▶ Selected excerpt
Citation : 2017 Latest Caselaw 3923 Del
Judgement Date : 4 August, 2017
* IN THE HIGH COURT OF DELHI AT NEW DELHI
+ RFA No. 689/2017
% 4th August, 2017
VIRENDER KUMAR ..... Appellant
Through: Mr. Samir Sagar Vasishth, Ms.
N.Suri and Mr. Abhishek Pratap
Singh, Advocates.
versus
MOOL CHAND SHRIPAL JAIN ..... Respondent
CORAM:
HON'BLE MR. JUSTICE VALMIKI J.MEHTA
To be referred to the Reporter or not?
VALMIKI J. MEHTA, J (ORAL)
C.M. Appl. No. 27640/2017 (for condonation of delay)
For the reasons stated in the application the delay of 24 days in
filing the appeal stands condoned.
C.M. stands disposed of.
RFA No. 689/2017 and C.M. Appl. No. 27639/2017 (for stay)
1. This Regular First Appeal is filed under Section 96 of the
Code of Civil Procedure, CPC by the defendant no. 1 in the suit
impugning the judgment of the trial court dated 25.1.2017 by which
the trial court has decreed the suit for recovery of Rs.7,91,776/- along
with interest on account of fuel/diesel purchased by the
appellant/defendant no. 1 from the respondent/plaintiff who owns a
retail petrol pump outlet of Bharat Petroleum in Delhi.
2. The facts of the case are that the respondent/plaintiff
pleaded that the appellant/defendant no. 1 was in transportation
business and owned various trucks. It was further pleaded in the
plaint that the appellant/defendant no.1 approached the
respondent/plaintiff for supply of fuel on credit basis and with respect
to which interest at the rate of 1.25% per month compounded quarterly
was to be charged. Appellant/defendant no.1 was pleaded to be in
default right from the very first bill and outstanding amount kept on
inflating on each subsequent bill whereby the appellant/defendant no.

▶ Listed records
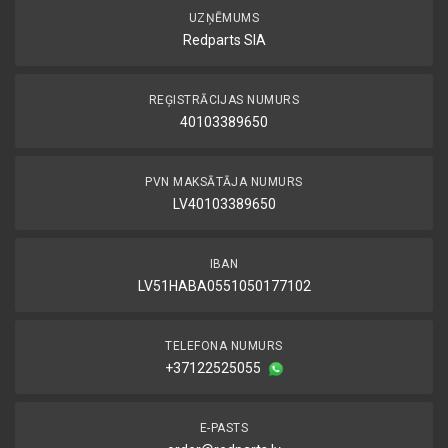
UZŅĒMUMS
Redparts SIA
REĢISTRĀCIJAS NUMURS
40103389650
PVN MAKSĀTĀJA NUMURS
LV40103389650
IBAN
LV51HABA0551050177102
TELEFONA NUMURS
+37122525055
E-PASTS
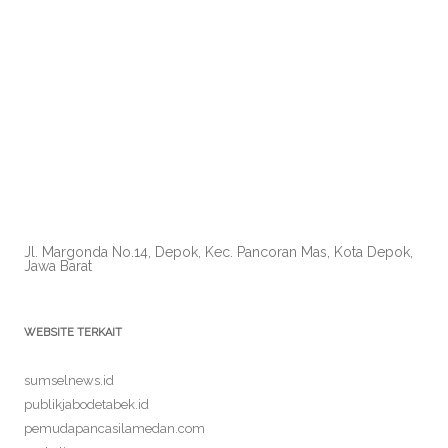
Jl. Margonda No.14, Depok, Kec. Pancoran Mas, Kota Depok,
Jawa Barat
WEBSITE TERKAIT
sumselnews.id
publikjabodetabek.id
pemudapancasilamedan.com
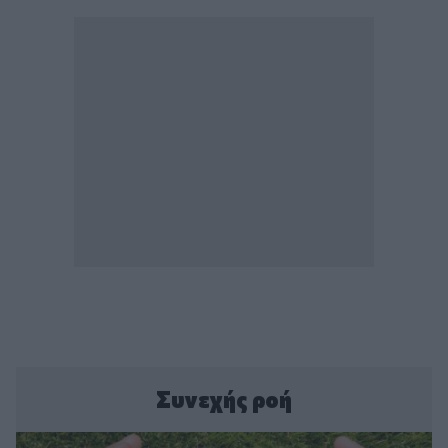
Συνεχής ροή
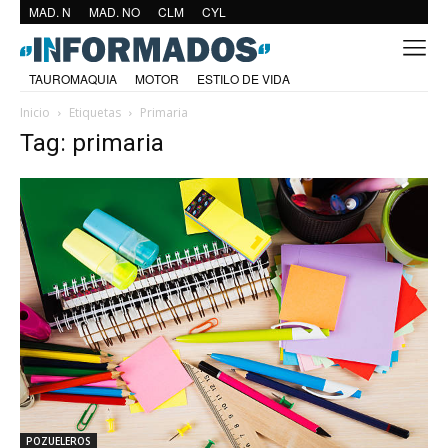
MAD. N
MAD. NO
CLM
CYL
TAUROMAQUIA
MOTOR
ESTILO DE VIDA
Inicio
Etiquetas
Primaria
Tag: primaria
POZUELEROS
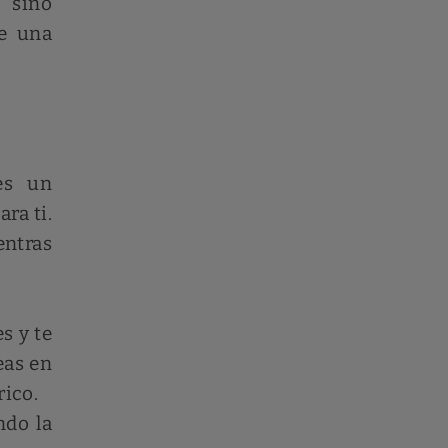
 sino
de una
es un
ra ti.
entras
s y te
eas en
ico.
do la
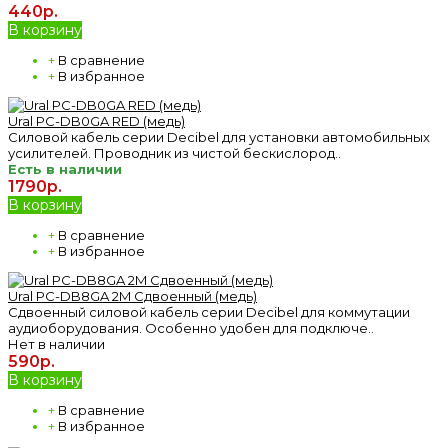
440р.
В корзину
+
В сравнение
+
В избранное
Ural PC-DB0GA RED (медь)
Cиловой кабель серии Decibel для установки автомобильных
усилителей. Проводник из чистой бескислород..
Есть в наличии
1790р.
В корзину
+
В сравнение
+
В избранное
Ural PC-DB8GA 2M Сдвоенный (медь)
Сдвоенный силовой кабель серии Decibel для коммутации
аудиоборудования. Особенно удобен для подключе..
Нет в наличии
590р.
В корзину
+
В сравнение
+
В избранное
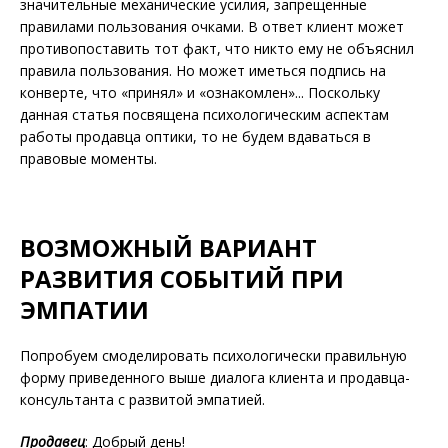
значительные механические усилия, запрещенные
правилами пользования очками. В ответ клиент может
противопоставить тот факт, что никто ему не объяснил
правила пользования. Но может иметься подпись на
конверте, что «принял» и «ознакомлен»... Поскольку
данная статья посвящена психологическим аспектам
работы продавца оптики, то не будем вдаваться в
правовые моменты.
ВОЗМОЖНЫЙ ВАРИАНТ
РАЗВИТИЯ СОБЫТИЙ ПРИ
ЭМПАТИИ
Попробуем смоделировать психологически правильную
форму приведенного выше диалога клиента и продавца-
консультанта с развитой эмпатией.
Продавец
: Добрый день!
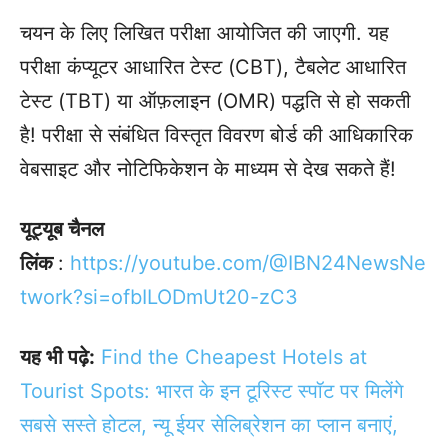
चयन के लिए लिखित परीक्षा आयोजित की जाएगी. यह
परीक्षा कंप्यूटर आधारित टेस्ट (CBT), टैबलेट आधारित
टेस्ट (TBT) या ऑफ़लाइन (OMR) पद्धति से हो सकती
है! परीक्षा से संबंधित विस्तृत विवरण बोर्ड की आधिकारिक
वेबसाइट और नोटिफिकेशन के माध्यम से देख सकते हैं!
यूट्यूब चैनल
लिंक
:
https://youtube.com/@IBN24NewsNe
twork?si=ofbILODmUt20-zC3
यह भी पढ़े:
Find the Cheapest Hotels at
Tourist Spots: भारत के इन टूरिस्ट स्पॉट पर मिलेंगे
सबसे सस्ते होटल, न्यू ईयर सेलिब्रेशन का प्लान बनाएं,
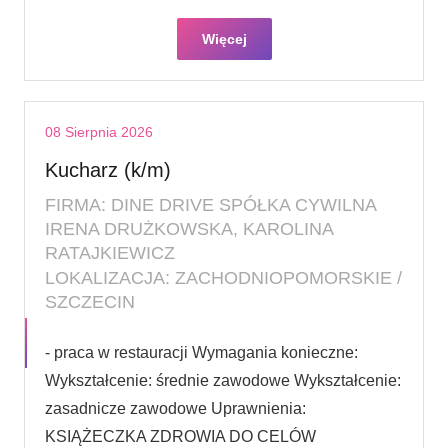
Więcej
08 Sierpnia 2026
Kucharz (k/m)
FIRMA: DINE DRIVE SPÓŁKA CYWILNA
IRENA DRUŻKOWSKA, KAROLINA
RATAJKIEWICZ
LOKALIZACJA: ZACHODNIOPOMORSKIE /
SZCZECIN
- praca w restauracji Wymagania konieczne:
Wykształcenie: średnie zawodowe Wykształcenie:
zasadnicze zawodowe Uprawnienia:
KSIĄŻECZKA ZDROWIA DO CELÓW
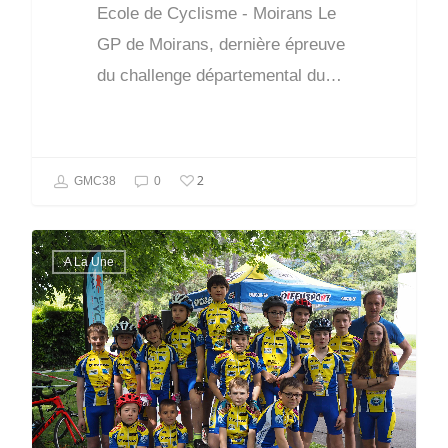
Ecole de Cyclisme - Moirans Le
GP de Moirans, dernière épreuve
du challenge départemental du…
2
GMC38
0
A La Une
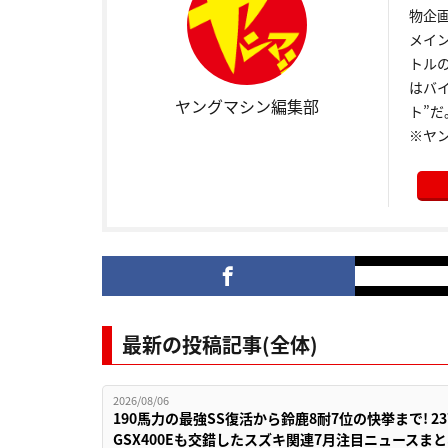
物企
メイ
トル
はバ
ヤングマシン編集部
ト”だ
※ヤ
最新の投稿記事(全体)
2026/08/06
190馬力の最強SS復活から鈴鹿8耐7位の快挙まで! 
GSX400Eも交錯したスズキ関連7月注目ニュースま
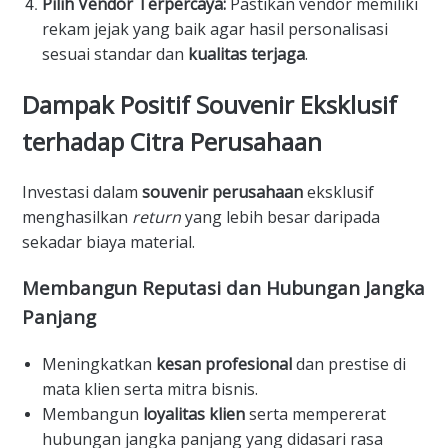
Pilih Vendor Terpercaya:
Pastikan vendor memiliki
rekam jejak yang baik agar hasil personalisasi
sesuai standar dan
kualitas terjaga
.
​Dampak Positif Souvenir Eksklusif
terhadap Citra Perusahaan
​Investasi dalam
souvenir perusahaan
eksklusif
menghasilkan
return
yang lebih besar daripada
sekadar biaya material.
​Membangun Reputasi dan Hubungan Jangka
Panjang
​Meningkatkan
kesan profesional
dan prestise di
mata klien serta mitra bisnis.
​Membangun
loyalitas klien
serta mempererat
hubungan jangka panjang yang didasari rasa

▶ Assigned task 1
From the Delhi High Court judgment, write out word for word the passage that begins at "C.M. Appl. No. 27640/2017" and stops after "Petroleum in Delhi.".
▶ Assigned task 2
Extend the Delhi High Court judgment on the fuel recovery suit, continuing from the point where its text stops.

▶ Task response 1
C.M. Appl. No. 27640/2017 (for condonation of delay)
For the reasons stated in the application the delay of 24 days in
filing the appeal stands condoned.
C.M. stands disposed of.
RFA No. 689/2017 and C.M. Appl. No. 27639/2017 (for stay)
1. This Regular First Appeal is filed under Section 96 of the
Code of Civil Procedure, CPC by the defendant no. 1 in the suit
impugning the judgment of the trial court dated 25.1.2017 by which
the trial court has decreed the suit for recovery of Rs.7,91,776/- along
with interest on account of fuel/diesel purchased by the
appellant/defendant no. 1 from the respondent/plaintiff who owns a
retail petrol pump outlet of Bharat Petroleum in Delhi.

▶ Task response 2
1 offered to liquidate the outstanding amount in installments by
desiring to get a running account with the respondent/plaintiff. It is
then pleaded in the plaint that the outstanding amount remained
unpaid as in August 2004. It is further pleaded that when credit was
obtained and the account to be maintained by the respondent/plaintiff
the same was subject to a security deposit, which though was
originally waived, but, when appellant/defendant no. 1 sought revival
of his account with the respondent/plaintiff then the
respondent/plaintiff was given by the appellant/defendant no. 1 cheque
as security and which was to be used and encashed in case there were
defaults in clearing of the outstanding amount. It is then pleaded in
the plaint that the history of defaults in payments continued and last
supply was drawn by the appellant/defendant no. 1 in November 2005.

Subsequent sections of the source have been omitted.